Went by Wal-mart this evening to pick up some cheap spray paint. I thought I'd go over and see if any halloween stuff was out yet. Some pumpkins and fall stuff, but nothing really halloween yet. Then I spotted this big display of pool noodles. 50 cents a piece all shapes all sizes!

I bought all the big noodles they had (10) and a few star shaped ones and some of the smaller ones.


----------



## sleepersatty99

yeah i have some too now im just waiting on the pvc.


----------



## Spartan005

what can you make with pool noodles?


----------



## Terrormaster

They only had six left a couple weeks ago. Although did score a box of 18 for .75 a pop at CVS this past weekend. 

My motto, a haunter can NEVER have too many pool noodles.


----------



## RoxyBlue

Spartan005 said:


> what can you make with pool noodles?


One of the uses of pool noodles is bulking out a body framework for a prop, like this:










The blue material is from pool noodles.
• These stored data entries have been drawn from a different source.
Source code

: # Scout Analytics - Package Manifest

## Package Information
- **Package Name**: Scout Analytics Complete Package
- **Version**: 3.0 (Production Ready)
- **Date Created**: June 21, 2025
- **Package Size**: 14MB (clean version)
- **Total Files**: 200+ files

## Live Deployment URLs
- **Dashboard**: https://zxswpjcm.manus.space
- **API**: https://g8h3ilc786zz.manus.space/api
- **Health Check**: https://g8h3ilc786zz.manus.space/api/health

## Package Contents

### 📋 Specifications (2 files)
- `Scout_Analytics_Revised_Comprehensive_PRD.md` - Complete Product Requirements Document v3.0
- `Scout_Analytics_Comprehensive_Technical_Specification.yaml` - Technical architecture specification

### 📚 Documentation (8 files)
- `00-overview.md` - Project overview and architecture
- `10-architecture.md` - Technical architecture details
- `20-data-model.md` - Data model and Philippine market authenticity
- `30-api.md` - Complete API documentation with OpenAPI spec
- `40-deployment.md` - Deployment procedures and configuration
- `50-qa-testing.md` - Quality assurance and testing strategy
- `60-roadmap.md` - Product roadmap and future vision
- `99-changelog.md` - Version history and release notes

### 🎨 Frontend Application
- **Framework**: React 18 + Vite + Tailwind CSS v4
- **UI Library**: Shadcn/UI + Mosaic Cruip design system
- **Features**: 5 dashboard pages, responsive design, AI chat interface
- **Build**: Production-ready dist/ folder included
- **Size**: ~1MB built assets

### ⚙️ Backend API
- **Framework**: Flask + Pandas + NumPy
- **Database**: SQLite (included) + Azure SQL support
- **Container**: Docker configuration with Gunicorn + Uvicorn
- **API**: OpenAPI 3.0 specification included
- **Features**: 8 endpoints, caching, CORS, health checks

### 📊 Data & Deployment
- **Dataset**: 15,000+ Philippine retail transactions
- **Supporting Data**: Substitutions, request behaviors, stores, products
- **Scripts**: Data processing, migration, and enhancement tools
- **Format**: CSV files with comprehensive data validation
The black material is foam pipe insulation.


----------



## Spartan005

RoxyBlue said:


> One of the uses of pool noodles is bulking out a body framework for a prop, like this:
> 
> 
> 
> 
> 
> 
> 
> 
> 
> 
> The blue material is from pool noodles. The black material is foam pipe insulation.


wow never thought of that thanks a lot... in fact theres a bunch of props i need that for already lol


----------



## joker

RoxyBlue said:


> One of the uses of pool noodles is bulking out a body framework for a prop...


That's exactly what I bought mine for.

I may see if it can string some bodies together this year using rope and pool noodles for a more limp recently dead body. My zombie costume may need one to drag around this year.....muwahahahahahah:voorhees:


----------



## pyro

the larger ones makes a great colum on crypts and such- use them in arch ways too


----------



## Front Yard Fright

Last year we created an awesome hallway effect using pool noodles. We had about 15 or so of them and we put 1/2" PVC in the middle of them (It fit perfectly!) and liquid nailed them. We then covered the noodles in reflective silver tape and hung them from the ceiling. Add a couple strobes and the effect is awesome!
http://i11.photobucket.com/albums/a195/frontyardfright/2008/10-10-08/IMG_4430.jpg
:jol:.


----------



## Revenant

Front Yard Fright said:


> Last year we created an awesome hallway effect using pool noodles. We had about 15 or so of them and we put 1/2" PVC in the middle of them (It fit perfectly!) and liquid nailed them. We then covered the noodles in reflective silver tape and hung them from the ceiling. Add a couple strobes and the effect is awesome!
> http://i11.photobucket.com/albums/a195/frontyardfright/2008/10-10-08/IMG_4430.jpg
> :jol:.


Dayum... with the strobes going I bet that was pretty disorienting.

With a little hotwire whittlin' and some paint, pool noodles made some very nice corpse forearms for my crawler:


----------



## lowdwnrob

Just got me 6 of them. Thanks for the heads up


----------



## tot13

Checked on these today. They're still regular price here. Best deal I've found in the past on pool noodles was at the Dollar General or Family Dollar (can never keep them separated) after-season sale.


----------